冒頭のカラーパレットをご覧ください。ウグイスの羽に似た渋い黄緑色で、けして明るい黄緑色ではありません。派手な色はご法度とされた江戸時代に誕生し、渋好みの江戸っ子たちに「鶯色」は歓迎されました。この頃は茶色全盛時代でもありますので、もっと古くからあったウグイスの背中の色のような「鶯茶(うぐいすちゃ)」と混同されることもあったようです。兎にも角にも、江戸時代に「鶯色」の着物が大ブームとなりました。

「鶯色(うぐいすいろ)」のうぐいす餅

「鶯色」のお菓子といえばうぐいす餅。飴を包んだ求肥に、青大豆からできた“うぐいすきな粉”をまぶしたシンプルな早春の和菓子です。

 

その由来を調べると、時のころは安土桃山時代にまで遡ります。豊臣秀吉の弟である秀長が、秀吉を茶会に招いた際に和菓子を献上しました。
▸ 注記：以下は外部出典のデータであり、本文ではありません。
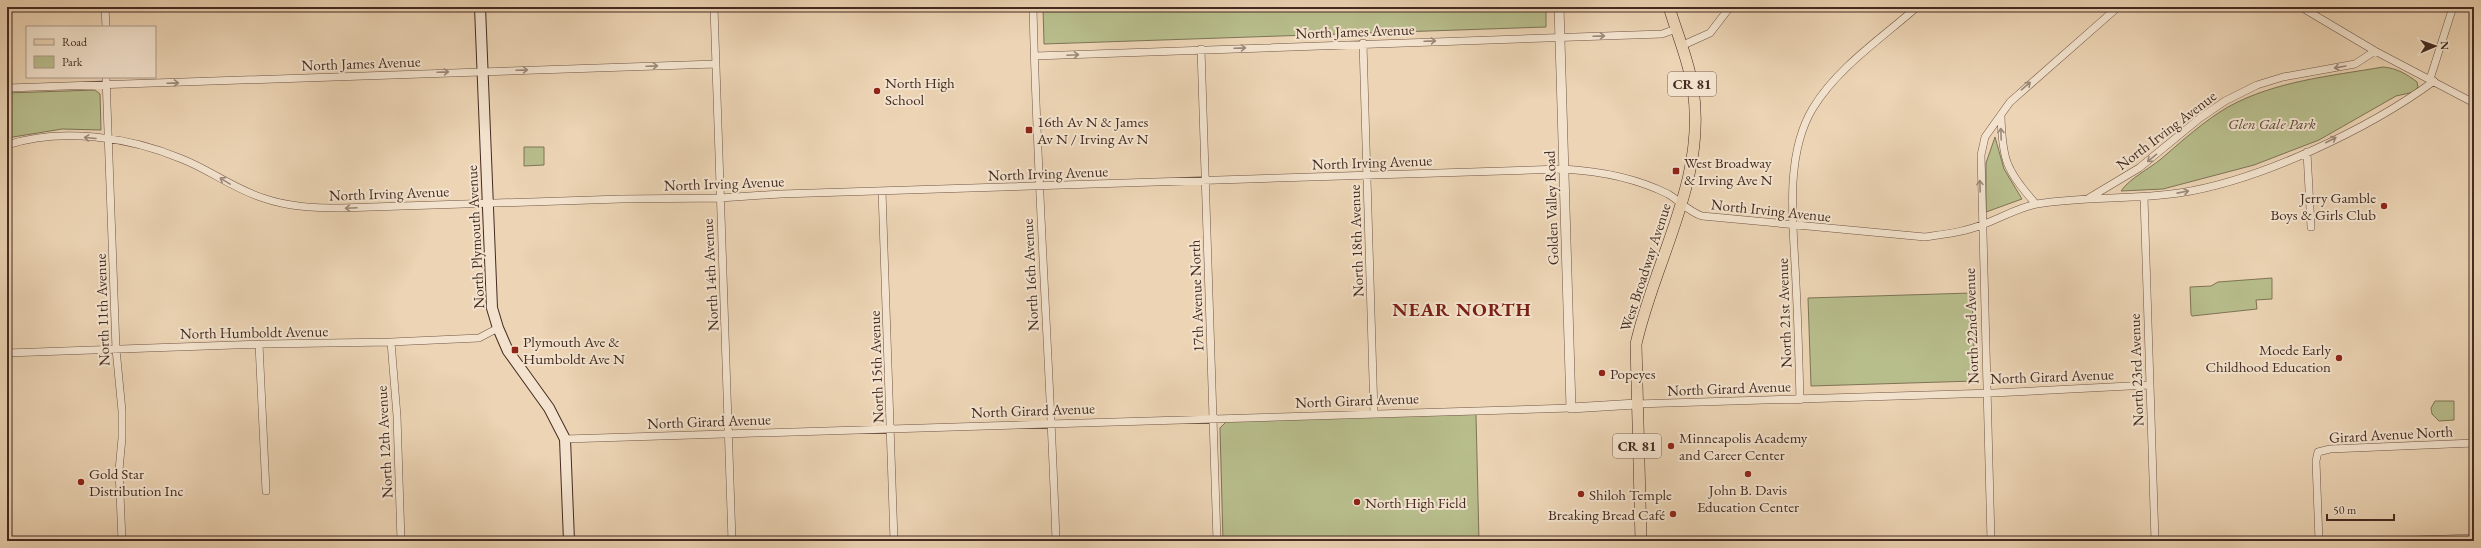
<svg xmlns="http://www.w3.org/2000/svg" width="2481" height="548" font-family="'EB Garamond',serif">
<rect width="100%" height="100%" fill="#ecd4b4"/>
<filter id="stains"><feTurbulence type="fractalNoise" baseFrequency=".005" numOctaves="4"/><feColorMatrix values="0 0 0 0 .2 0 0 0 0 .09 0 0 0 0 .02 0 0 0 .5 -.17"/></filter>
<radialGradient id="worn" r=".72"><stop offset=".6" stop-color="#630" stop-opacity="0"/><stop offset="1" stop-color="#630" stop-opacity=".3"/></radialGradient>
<path fill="#b8bd8c" stroke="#7e7456" d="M 1043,7 L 1546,7 L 1546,27 L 1044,44 Z
M 2383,67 C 2396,68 2407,74 2417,82 L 2418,87 L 2414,92 L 2396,96 L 2319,140 L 2254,165 L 2163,189 L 2121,191 C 2130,178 2149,169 2161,159 C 2182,141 2204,121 2228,107 C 2275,81 2331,76 2383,67 Z
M 95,90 L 100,94 L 101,130 L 62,129 L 7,138 L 7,93 Z
M 1995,137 L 2004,169 L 2022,199 L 1986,212 L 1986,163 Z
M 524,147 L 544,147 L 544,165 L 524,166 Z
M 2272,278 L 2272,299 L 2256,300 L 2257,309 L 2192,316 L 2191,314 L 2190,287 L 2211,286 L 2218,282 Z
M 1972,293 L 1975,381 L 1811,386 L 1808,298 Z
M 2435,401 L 2454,401 L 2454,420 L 2439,421 L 2432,414 L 2431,408 Z
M 1476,414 L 1479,541 L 1223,541 L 1220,428 L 1227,421 Z
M 279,538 L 286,541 L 243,541 Z"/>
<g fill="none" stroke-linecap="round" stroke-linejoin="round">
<g stroke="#6e5546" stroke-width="8">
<path id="minor" d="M 105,7 L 106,27
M 714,7 L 732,541
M 1033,7 C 1037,185 1050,363 1056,541
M 2301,7 L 2375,51 L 2474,103
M 1363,43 L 1374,414
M 1681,46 L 1710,33 L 1730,7
M 1201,49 L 1217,541
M 1035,56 L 1662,34 L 1676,29
M 106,77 L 116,349 L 122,411 L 122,438 L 119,470 L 122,541
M 2430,79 L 2453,7
M 7,88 L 716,64
M 2001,115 C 2002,159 2006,171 2036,204
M 7,145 C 61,127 130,137 182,159 C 210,170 234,189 263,198 C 289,207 315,208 341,208 L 621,199 L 720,198 L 781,194 L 1563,169 C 1599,171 1636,178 1668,194 C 1680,201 1689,212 1702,216 L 1925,237 C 1945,234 1965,232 1984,224 C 2001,218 2019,207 2037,204 C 2084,196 2132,200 2179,193 C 2259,181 2369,129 2434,81
M 2307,152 L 2311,227
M 882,191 L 894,541
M 2144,197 L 2155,541
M 2089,198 L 2139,168 L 2200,118 L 2225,101 L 2257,85 L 2283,77 L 2355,64 L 2375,51
M 391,342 L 397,416 L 401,541
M 259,344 L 266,491
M 7,353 L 265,344 L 391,342 L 479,338 L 498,328
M 1800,400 C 1799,361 1798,323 1796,284 C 1794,230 1783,157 1813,108 C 1838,67 1882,38 1917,7
M 1636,404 L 1993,393 L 2149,385
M 565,439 L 1571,408
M 1991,541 L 1981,155 L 1985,137 L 2010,102 L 2118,7
M 2319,541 L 2316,461 L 2318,452 L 2330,449 L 2474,443"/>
</g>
<g stroke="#6e5546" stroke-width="10">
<path id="tertiary" d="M 1559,7 L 1571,408 L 1636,404
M 2414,541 L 2474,539"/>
</g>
<g stroke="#442b21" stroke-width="12">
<path id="secondary" d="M 480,7 L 492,308 L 498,328 L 508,351 L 549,408 L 565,439 L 569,541"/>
</g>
<g stroke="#442b21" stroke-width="12">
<path id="primary" d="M 1641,541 L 1636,344 C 1655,259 1707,179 1693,89 C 1689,61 1677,34 1669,7"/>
</g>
<use href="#minor" stroke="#f3e3ce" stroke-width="7"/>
<use href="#tertiary" stroke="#f3e3ce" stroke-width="9"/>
<use href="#secondary" stroke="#f3e3ce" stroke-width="10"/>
<use href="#primary" stroke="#ecd4b4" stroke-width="11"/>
</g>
<defs><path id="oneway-shaft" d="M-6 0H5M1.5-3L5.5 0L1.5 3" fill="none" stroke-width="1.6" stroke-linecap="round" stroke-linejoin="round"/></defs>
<g stroke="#9c8778">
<use href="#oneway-shaft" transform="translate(1599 36) rotate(-2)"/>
<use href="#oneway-shaft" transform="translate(1430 41) rotate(-2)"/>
<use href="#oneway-shaft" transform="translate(1240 48) rotate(-2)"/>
<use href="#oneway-shaft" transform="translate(1073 55) rotate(-3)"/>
<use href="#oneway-shaft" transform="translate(652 66) rotate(-2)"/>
<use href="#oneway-shaft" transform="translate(2340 67) rotate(170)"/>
<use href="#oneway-shaft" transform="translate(522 70) rotate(-2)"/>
<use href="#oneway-shaft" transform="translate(443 72) rotate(-2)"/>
<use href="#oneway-shaft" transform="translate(173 83) rotate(-2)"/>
<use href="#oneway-shaft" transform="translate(2026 86) rotate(-41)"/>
<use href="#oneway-shaft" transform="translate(2001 134) rotate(-92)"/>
<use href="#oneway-shaft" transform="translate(90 138) rotate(-175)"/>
<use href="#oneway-shaft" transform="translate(2331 140) rotate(-27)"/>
<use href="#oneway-shaft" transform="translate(2152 158) rotate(141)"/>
<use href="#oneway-shaft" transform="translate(225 181) rotate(-149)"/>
<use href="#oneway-shaft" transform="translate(1980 186) rotate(-92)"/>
<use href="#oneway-shaft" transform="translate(2183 192) rotate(-11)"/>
<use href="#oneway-shaft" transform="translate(351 208) rotate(177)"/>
</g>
<g fill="#8f2418" stroke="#f3e3ce" stroke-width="1.5">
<circle cx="877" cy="91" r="4"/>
<rect x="1025" y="126" width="8" height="8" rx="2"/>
<rect x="1672" y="167" width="8" height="8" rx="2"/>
<circle cx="2384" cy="206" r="4"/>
<rect x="511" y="346" width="8" height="8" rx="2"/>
<circle cx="2339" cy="358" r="4"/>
<circle cx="1602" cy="373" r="4"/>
<circle cx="1671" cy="446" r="4"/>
<circle cx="1748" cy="474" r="4"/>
<circle cx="81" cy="482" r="4"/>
<circle cx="1581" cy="494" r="4"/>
<circle cx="1357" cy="502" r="4"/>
<circle cx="1673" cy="514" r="4"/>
</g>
<g text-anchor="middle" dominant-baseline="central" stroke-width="4" stroke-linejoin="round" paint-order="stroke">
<g fill="#f3e3ce" stroke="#786255" stroke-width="1">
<rect x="1668" y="72" width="48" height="24" rx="3"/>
<rect x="1613" y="434" width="48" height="24" rx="3"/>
</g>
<g font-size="14" font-weight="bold" fill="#442b21">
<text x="1692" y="84">CR 81</text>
<text x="1637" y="446">CR 81</text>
</g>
<g font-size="15" fill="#442b21" stroke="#f3e3ce">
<text transform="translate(1355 31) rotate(-2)">North James Avenue</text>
<text transform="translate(361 63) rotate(-2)">North James Avenue</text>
<text transform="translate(2166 130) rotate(-37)">North Irving Avenue</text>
<text transform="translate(1372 162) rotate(-2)">North Irving Avenue</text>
<text transform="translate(1048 173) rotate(-2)">North Irving Avenue</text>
<text transform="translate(724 183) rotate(-2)">North Irving Avenue</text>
<text transform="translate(389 193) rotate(-2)">North Irving Avenue</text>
<text transform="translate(1551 208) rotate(-92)">Golden Valley Road</text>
<text transform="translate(1771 210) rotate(6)">North Irving Avenue</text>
<text transform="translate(475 237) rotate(-93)">North Plymouth Avenue</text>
<text transform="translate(1356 241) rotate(-92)">North 18th Avenue</text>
<text transform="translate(1645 267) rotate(-72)">West Broadway Avenue</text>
<text transform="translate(710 275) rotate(-93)">North 14th Avenue</text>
<text transform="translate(1030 275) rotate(-93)">North 16th Avenue</text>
<text transform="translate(1196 296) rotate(-92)">17th Avenue North</text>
<text transform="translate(102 310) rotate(-92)">North 11th Avenue</text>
<text transform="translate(1784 313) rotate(-92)">North 21st Avenue</text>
<text transform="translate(1971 326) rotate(-92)">North 22nd Avenue</text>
<text transform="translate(254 332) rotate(-1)">North Humboldt Avenue</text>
<text transform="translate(876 367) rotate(-92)">North 15th Avenue</text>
<text transform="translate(2136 370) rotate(-92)">North 23rd Avenue</text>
<text transform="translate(2052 376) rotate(-2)">North Girard Avenue</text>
<text transform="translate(1729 388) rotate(-2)">North Girard Avenue</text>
<text transform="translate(1357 400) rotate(-2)">North Girard Avenue</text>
<text transform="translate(1033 410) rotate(-2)">North Girard Avenue</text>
<text transform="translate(709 421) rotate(-2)">North Girard Avenue</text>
<text transform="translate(2391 434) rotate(-3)">Girard Avenue North</text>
<text transform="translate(384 442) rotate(-93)">North 12th Avenue</text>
</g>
<g font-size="15" fill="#442b21" stroke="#f3e3ce" text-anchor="start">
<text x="885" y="82">North High<tspan x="885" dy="17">School</tspan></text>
<text x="1037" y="121">16th Av N &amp; James<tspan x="1037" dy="17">Av N / Irving Av N</tspan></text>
<text x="1684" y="162">West Broadway<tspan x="1684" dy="17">&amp; Irving Ave N</tspan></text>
<text x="2376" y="197" text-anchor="end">Jerry Gamble<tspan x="2376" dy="17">Boys &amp; Girls Club</tspan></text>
<text x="523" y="341">Plymouth Ave &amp;<tspan x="523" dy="17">Humboldt Ave N</tspan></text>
<text x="2331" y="349" text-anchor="end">Moede Early<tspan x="2331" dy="17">Childhood Education</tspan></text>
<text x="1610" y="373">Popeyes</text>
<text x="1679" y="437">Minneapolis Academy<tspan x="1679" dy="17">and Career Center</tspan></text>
<text x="89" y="473">Gold Star<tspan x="89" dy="17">Distribution Inc</tspan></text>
<text x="1748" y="489" text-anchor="middle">John B. Davis<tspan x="1748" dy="17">Education Center</tspan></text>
<text x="1589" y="494">Shiloh Temple</text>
<text x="1365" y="502">North High Field</text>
<text x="1665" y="514" text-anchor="end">Breaking Bread Café</text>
</g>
<g font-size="15" font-style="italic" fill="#5b4836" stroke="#f3e3ce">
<text x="2272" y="123">Glen Gale Park</text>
</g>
<g font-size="19" font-weight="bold" letter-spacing="1" fill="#7a1f14" stroke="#f3e3ce">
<text x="1462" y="309">NEAR NORTH</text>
</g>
</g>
<rect width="2481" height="548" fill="none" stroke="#ecd4b4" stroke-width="24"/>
<rect x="8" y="8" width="2465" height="532" fill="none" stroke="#442b21" stroke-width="2"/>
<rect x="12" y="12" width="2457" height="524" fill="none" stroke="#442b21"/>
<rect x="26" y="26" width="130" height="52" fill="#f3e3ce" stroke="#ad9989"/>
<rect x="34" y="39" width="20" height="6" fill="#ecd4b4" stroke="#ad9989"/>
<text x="62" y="46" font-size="12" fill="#442b21">Road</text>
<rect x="34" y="56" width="20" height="12" fill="#b8bd8c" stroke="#ad9989"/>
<text x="62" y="66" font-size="12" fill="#442b21">Park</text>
<g transform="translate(2435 46) rotate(88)" stroke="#f3e3ce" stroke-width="3" paint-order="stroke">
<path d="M0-3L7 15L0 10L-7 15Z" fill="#442b21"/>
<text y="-6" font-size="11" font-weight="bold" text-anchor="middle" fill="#442b21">N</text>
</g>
<path d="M2327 514v6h67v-6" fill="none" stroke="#442b21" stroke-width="2"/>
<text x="2333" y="514" font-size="12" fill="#442b21" stroke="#f3e3ce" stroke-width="3" paint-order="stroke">50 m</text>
<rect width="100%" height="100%" filter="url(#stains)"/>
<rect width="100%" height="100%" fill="url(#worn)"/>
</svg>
このお菓子は、粒あんをもちで包み、きな粉をまぶしたもの。その美味しさにたいそう喜んだ秀吉が、見た目が鶯に似ていたことから「うぐいす餅」と命名したと言われています。

 

今では、使うきな粉が大豆のものか、青大豆で作った“うぐいすきな粉”かで、各店のうぐいす餅の色が異なるようです。

七十二候「黄鶯睍睆(うぐいすなく)」

日本には、春夏秋冬の四季だけでなく、二十四の気という季節と、七十二もの候という季節があります。旧暦をもとに暮らしていた時代には、そうした季節の移ろいを感じながら人々は生活していました。

 

七十二候のひとつ「黄鶯睍睆(うぐいすなく)」。現在の暦で言うとちょうど今頃、2月9日から13日頃がそれにあたります。春の到来を告げるウグイスが美しいさえずりを聞かせてくれる時。かつては梅の咲く季節「梅花乃芳し(うめのはなかんばし)」とも言われていたとか。梅とウグイス。やはり切っても切れない間柄のようです。

 

シンシアカラーズでは、色の世界を辿りながら、そこにつながる興味深いおはなしもあわせて紹介してまいります。最後までお読みくださりありがとうございました。